Dioceses Differ in Revealing Abuse Allegations
By Eric Gorski
Denver Post Religion
Downloaded June 19, 2003
One year after U.S. Catholic bishops adopted a policy to quell an unprecedented clergy abuse scandal, dioceses are differing vastly in how much information they will share about how it is playing out.
Nearly all the nation's 195 dioceses have adopted or beefed up sexual abuse policies based on last June's meeting in Dallas.
The Denver and Colorado Springs dioceses, for example, assembled review boards primarily of lay people to weigh any new allegations and offer recommendations to their respective bishops.
But the dioceses vary in how much they are willing to discuss.
Fran Maier, chancellor of the Denver archdiocese, said Wednesday that the archdiocese won't disclose whether it has received any abuse allegations in the last year. He called it part of a long-standing policy meant to protect both the victims and the accused.
Colorado Springs Bishop Michael Sheridan, whose diocese includes Douglas County, said this week that there have been no allegations since last summer.
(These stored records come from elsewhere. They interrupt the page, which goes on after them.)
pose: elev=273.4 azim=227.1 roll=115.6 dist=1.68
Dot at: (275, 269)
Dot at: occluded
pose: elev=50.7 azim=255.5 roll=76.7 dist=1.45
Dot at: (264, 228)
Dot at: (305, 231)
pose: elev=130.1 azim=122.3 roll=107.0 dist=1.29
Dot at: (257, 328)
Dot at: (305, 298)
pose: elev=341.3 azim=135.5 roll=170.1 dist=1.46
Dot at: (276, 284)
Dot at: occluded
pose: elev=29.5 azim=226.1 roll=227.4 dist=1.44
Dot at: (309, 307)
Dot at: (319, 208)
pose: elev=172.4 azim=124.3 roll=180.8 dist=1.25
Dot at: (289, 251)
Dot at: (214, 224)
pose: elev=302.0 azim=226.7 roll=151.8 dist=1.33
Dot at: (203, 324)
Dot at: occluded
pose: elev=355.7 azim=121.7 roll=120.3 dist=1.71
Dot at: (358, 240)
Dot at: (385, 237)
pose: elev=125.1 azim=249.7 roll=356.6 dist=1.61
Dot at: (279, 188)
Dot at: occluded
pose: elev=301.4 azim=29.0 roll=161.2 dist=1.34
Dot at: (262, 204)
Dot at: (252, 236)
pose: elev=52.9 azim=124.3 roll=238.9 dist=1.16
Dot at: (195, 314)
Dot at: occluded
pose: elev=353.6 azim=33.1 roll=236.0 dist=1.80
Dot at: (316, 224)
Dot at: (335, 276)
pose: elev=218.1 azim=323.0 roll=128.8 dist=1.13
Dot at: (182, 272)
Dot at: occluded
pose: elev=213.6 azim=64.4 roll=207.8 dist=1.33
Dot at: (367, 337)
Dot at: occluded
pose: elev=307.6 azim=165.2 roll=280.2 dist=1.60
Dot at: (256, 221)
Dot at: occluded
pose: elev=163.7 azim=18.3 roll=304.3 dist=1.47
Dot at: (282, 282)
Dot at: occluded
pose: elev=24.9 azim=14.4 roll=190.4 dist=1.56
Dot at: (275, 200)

The Archdiocese of Chicago, the nation's second largest, has said it has received 50 new reports of alleged sexual misconduct by priests since last June.
The disclosure issue is sensitive because many Catholics view the scandal as an outgrowth of an institutional culture that has been closed and secretive for too long.
American bishops will gather in St. Louis starting today for their spring meeting. A brief update will be presented on the status of the Dallas policy.
The resignation of former Oklahoma Gov. Frank Keating earlier this week from a national lay review board has thrust the scandal back into the headlines.
"For some bishops, there's concern about privacy and legal liability," said the Rev. Thomas Reese, editor of the Jesuit magazine America. "Some bishops just don't want to expose all the dirty laundry in public."
There's general agreement the church has taken steps forward, particularly in its commitment to taking allegations to outside authorities and preventing abusive priests from being moved from parish to parish, Reese said.
The differences in disclosure are not surprising because the U.S. church is not as centralized as the public believes, he said.
The Denver archdiocese adopted a sexual abuse policy in 1991 and revised it after the Dallas meeting.
Archbishop Charles Chaput said last year that there are no abusers serving in the archdiocese.
Maier said that for every diocese that has chosen full disclosure in the past year, there are two or three that haven't. The archdiocese also has declined to identify lay members on its review board.
"The easy thing to do is assume there is a genetic resistance to revealing information," Maier said. "That really is a misrepresentation of what the motives and intentions are. Our approach has always been that in balancing the rights of the victim, or the alleged victim, and the rights of the accused, full disclosure can do as much or more damage as respecting that privacy."
Gwyn Green, chairwoman of Rocky Mountain Call to Action, a liberal Catholic reform group, said the archdiocese should be more forthcoming.
"The message has been, 'You don't have to get upset, laity, because there's no problem here and we know better than you anyway,"' she said.